Why? The principle is the same as with chocolate chip cookie dough. The first rest time in the fridge will let the dough age and let the ingredients thoroughly meld. Also, the butter will able to fully solidify once it's in the fridge and give the dough a firm, dry consistency, which is especially important before it goes in the oven.
It's always so sad to start rolling out your pie crust and see half of it stick to the rolling pin or work surface. Use generous handfuls of flour to make sure your pin and countertop are dry. Seriously. Don't skimp. Any moisture results in broken pie crusts, which means you have to rework that dough again, which decreases its tenderness.
Don't forget you can use a wine bottle to roll out your dough if you don't have a rolling pin.
Blind baking sounds like some extreme cooking technique, but all it means is that you bake the crust separately before adding your pie filling. (Note: no one really knows why it's called blind baking, but there are a few good theories here.)

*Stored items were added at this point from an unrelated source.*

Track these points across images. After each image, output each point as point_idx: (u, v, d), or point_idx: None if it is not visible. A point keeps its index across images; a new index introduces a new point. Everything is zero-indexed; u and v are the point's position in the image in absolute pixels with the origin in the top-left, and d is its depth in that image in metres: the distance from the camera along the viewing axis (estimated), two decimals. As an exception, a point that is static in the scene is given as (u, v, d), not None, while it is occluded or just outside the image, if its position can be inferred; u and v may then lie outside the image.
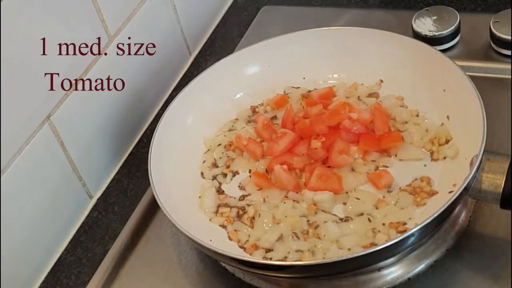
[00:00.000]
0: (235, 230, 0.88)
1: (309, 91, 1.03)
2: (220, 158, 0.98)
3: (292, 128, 0.95)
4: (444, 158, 0.89)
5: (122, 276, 0.92)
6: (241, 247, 0.86)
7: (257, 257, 0.84)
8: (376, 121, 0.93)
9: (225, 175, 0.96)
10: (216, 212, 0.91)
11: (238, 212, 0.90)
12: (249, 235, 0.87)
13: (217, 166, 0.97)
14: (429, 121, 0.94)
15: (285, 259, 0.83)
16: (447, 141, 0.90)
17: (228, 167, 0.97)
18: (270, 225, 0.87)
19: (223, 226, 0.89)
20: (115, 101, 1.05)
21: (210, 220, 0.91)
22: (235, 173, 0.96)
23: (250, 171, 0.95)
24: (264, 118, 0.99)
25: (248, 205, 0.90)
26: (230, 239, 0.88)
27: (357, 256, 0.74)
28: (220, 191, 0.94)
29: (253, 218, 0.88)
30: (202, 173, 0.97)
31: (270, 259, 0.84)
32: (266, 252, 0.85)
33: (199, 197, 0.93)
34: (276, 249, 0.85)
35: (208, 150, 0.99)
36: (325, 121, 0.93)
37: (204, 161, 0.98)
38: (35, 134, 0.90)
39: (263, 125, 0.98)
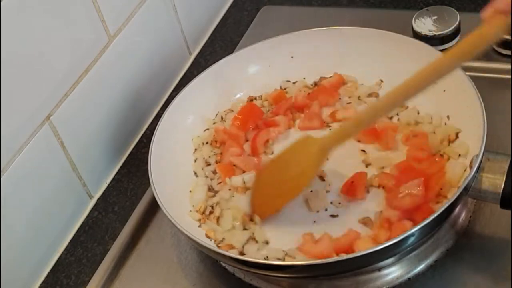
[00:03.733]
0: (212, 229, 0.88)
1: (315, 82, 1.04)
2: (209, 156, 0.97)
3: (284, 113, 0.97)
4: (459, 156, 0.87)
5: (122, 276, 0.92)
6: (218, 246, 0.86)
7: (257, 257, 0.84)
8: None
9: (215, 172, 0.96)
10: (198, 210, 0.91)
11: (210, 211, 0.90)
12: (222, 236, 0.87)
13: (209, 164, 0.97)
14: (434, 122, 0.93)
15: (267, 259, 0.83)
16: (457, 136, 0.89)
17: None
18: (237, 223, 0.88)
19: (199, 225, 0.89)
20: (115, 101, 1.05)
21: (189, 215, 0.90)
22: None
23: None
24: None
25: (218, 203, 0.91)
26: (208, 237, 0.87)
27: (357, 256, 0.74)
28: (211, 189, 0.94)
29: (219, 217, 0.89)
30: (195, 172, 0.96)
31: (267, 258, 0.84)
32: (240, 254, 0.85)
33: (190, 191, 0.93)
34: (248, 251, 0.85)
35: (196, 149, 0.99)
36: None
37: (195, 159, 0.98)
38: (35, 134, 0.90)
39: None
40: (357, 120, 0.84)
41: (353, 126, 0.83)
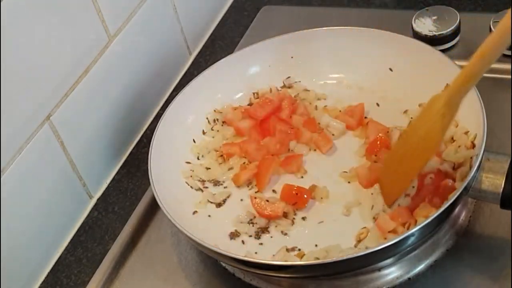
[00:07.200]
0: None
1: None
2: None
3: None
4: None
5: (122, 276, 0.92)
6: None
7: (257, 258, 0.84)
8: None
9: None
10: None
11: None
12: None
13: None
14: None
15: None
16: (473, 145, 0.85)
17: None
18: None
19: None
20: (115, 101, 1.05)
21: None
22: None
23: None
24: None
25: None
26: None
27: (357, 256, 0.74)
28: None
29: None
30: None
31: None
32: None
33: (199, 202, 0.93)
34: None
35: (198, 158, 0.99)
36: None
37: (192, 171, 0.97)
38: (35, 134, 0.90)
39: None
40: (479, 55, 0.73)
41: (475, 65, 0.73)
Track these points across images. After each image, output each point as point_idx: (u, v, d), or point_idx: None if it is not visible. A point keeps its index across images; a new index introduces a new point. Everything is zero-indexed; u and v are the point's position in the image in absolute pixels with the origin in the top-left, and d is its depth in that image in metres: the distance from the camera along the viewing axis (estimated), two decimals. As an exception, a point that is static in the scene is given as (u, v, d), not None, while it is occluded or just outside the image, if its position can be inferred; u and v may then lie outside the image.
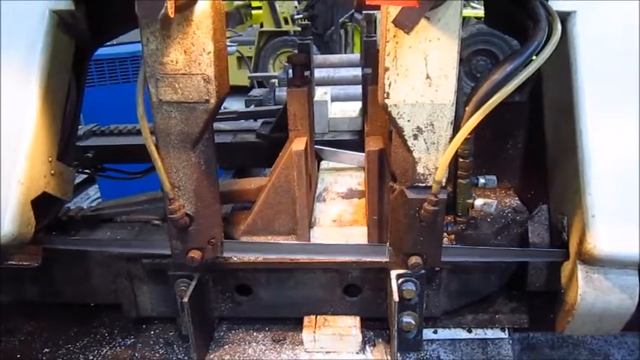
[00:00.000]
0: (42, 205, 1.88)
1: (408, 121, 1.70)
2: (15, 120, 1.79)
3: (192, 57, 1.68)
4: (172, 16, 1.49)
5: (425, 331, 2.20)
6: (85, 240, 2.21)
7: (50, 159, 1.92)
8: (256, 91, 5.41)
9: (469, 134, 1.68)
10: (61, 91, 1.98)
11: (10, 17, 1.81)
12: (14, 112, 1.79)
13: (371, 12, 3.20)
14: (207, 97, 1.73)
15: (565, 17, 1.78)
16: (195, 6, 1.62)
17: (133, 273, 2.25)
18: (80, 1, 1.87)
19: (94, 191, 6.27)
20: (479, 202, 1.87)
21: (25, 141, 1.79)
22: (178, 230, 1.93)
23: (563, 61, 1.81)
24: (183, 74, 1.70)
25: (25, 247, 1.93)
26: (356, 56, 5.91)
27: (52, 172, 1.94)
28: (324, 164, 2.89)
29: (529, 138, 2.43)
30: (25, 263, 2.02)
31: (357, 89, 4.58)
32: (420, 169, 1.78)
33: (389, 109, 1.69)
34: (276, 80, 5.62)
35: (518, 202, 2.44)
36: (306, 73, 2.38)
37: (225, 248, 2.05)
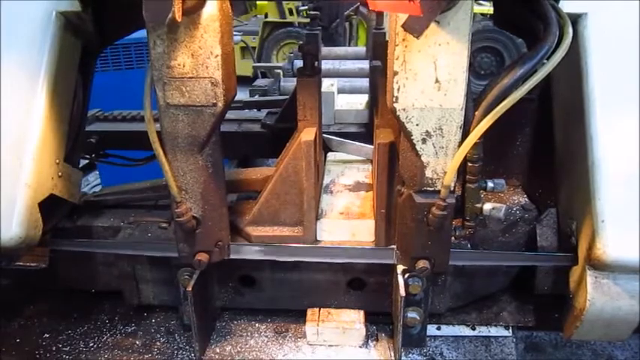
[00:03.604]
0: (49, 207, 1.88)
1: (417, 125, 1.69)
2: (22, 122, 1.79)
3: (199, 60, 1.67)
4: (179, 20, 1.49)
5: (428, 327, 2.21)
6: (92, 242, 2.22)
7: (57, 161, 1.92)
8: (261, 81, 5.38)
9: (478, 139, 1.67)
10: (68, 93, 1.97)
11: (16, 19, 1.81)
12: (21, 114, 1.79)
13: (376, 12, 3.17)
14: (214, 101, 1.73)
15: (576, 19, 1.76)
16: (202, 9, 1.60)
17: (136, 260, 2.26)
18: (87, 3, 1.86)
19: (93, 177, 6.27)
20: (487, 206, 1.86)
21: (32, 143, 1.79)
22: (185, 233, 1.93)
23: (573, 63, 1.79)
24: (191, 78, 1.69)
25: (33, 249, 1.93)
26: (361, 49, 5.86)
27: (59, 174, 1.94)
28: (330, 156, 2.87)
29: (538, 135, 2.42)
30: (32, 264, 2.03)
31: (363, 82, 4.55)
32: (428, 173, 1.77)
33: (397, 113, 1.68)
34: (280, 71, 5.60)
35: (527, 200, 2.44)
36: (316, 63, 2.36)
37: (232, 250, 2.05)
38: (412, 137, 1.71)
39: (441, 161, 1.75)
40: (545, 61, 1.65)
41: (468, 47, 1.58)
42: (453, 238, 1.92)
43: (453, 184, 1.75)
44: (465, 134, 1.70)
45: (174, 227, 1.96)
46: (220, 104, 1.74)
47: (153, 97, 1.75)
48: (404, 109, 1.67)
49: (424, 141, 1.72)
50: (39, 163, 1.81)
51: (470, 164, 1.83)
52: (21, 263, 2.01)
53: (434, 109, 1.66)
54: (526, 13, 1.84)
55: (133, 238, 2.25)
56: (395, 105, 1.67)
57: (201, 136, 1.79)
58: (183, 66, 1.68)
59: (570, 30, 1.64)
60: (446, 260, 1.91)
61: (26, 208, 1.77)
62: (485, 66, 10.10)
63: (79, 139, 2.15)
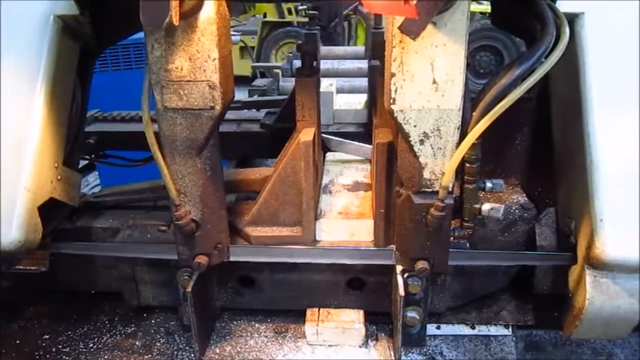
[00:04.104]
0: (49, 210, 1.88)
1: (415, 126, 1.70)
2: (21, 126, 1.79)
3: (197, 64, 1.67)
4: (176, 23, 1.49)
5: (428, 326, 2.21)
6: (92, 245, 2.22)
7: (56, 164, 1.92)
8: (260, 81, 5.39)
9: (476, 139, 1.67)
10: (67, 96, 1.97)
11: (14, 22, 1.80)
12: (20, 118, 1.79)
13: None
14: (212, 104, 1.73)
15: (573, 19, 1.76)
16: (199, 13, 1.61)
17: (135, 262, 2.26)
18: (84, 6, 1.86)
19: (93, 178, 6.25)
20: (486, 207, 1.87)
21: (31, 147, 1.79)
22: (184, 236, 1.93)
23: (570, 62, 1.79)
24: (189, 81, 1.69)
25: (33, 252, 1.93)
26: (360, 49, 5.87)
27: (59, 177, 1.94)
28: (329, 156, 2.88)
29: (536, 135, 2.42)
30: (32, 268, 2.03)
31: (362, 81, 4.55)
32: (426, 174, 1.77)
33: (395, 114, 1.68)
34: (279, 70, 5.60)
35: (526, 199, 2.44)
36: (315, 63, 2.36)
37: (231, 252, 2.05)
38: (410, 138, 1.72)
39: (439, 162, 1.75)
40: (542, 60, 1.65)
41: (465, 48, 1.59)
42: (452, 238, 1.92)
43: (451, 185, 1.76)
44: (463, 135, 1.70)
45: (173, 230, 1.96)
46: (218, 107, 1.74)
47: (151, 101, 1.75)
48: (401, 111, 1.67)
49: (422, 142, 1.72)
50: (38, 166, 1.80)
51: (468, 165, 1.83)
52: (21, 267, 2.02)
53: (431, 110, 1.66)
54: (523, 13, 1.84)
55: (132, 239, 2.25)
56: (392, 106, 1.67)
57: (199, 139, 1.79)
58: (181, 69, 1.68)
59: (567, 30, 1.64)
60: (445, 261, 1.91)
61: (26, 212, 1.76)
62: (485, 65, 10.12)
63: (77, 142, 2.14)
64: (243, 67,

Why should you blind bake? Because it prevents your crust from getting soggy. This is especially good to do with pies that have creamy or custard fillings. Remember to place a sheet of aluminum foil or parchment paper over the pie, then use pie weights on top of that. You need to keep the crust weighted down so that it holds its shape and doesn't develop air pockets.
If you don't want to buy actual pie weights, never fear. Beans, rice, coins, small marbles: there are several common household items you can use as substitutions. And if you're a no-fuss type who wants to skip the pie weights, then just prick the bottom of the crust several times with a fork, as pictured above—this will do in a pinch.
I prefer using metal pans for nearly all my baking since they conduct heat more evenly and encouraging browning. However, Design Mom has a great tip to those who are new to pie-making: use a glass pie pan to make your first pies. That way you can pull them out and easily see if the bottom is either too pale or about to burn.
What other tips and tricks do you know for making foolproof pie crusts?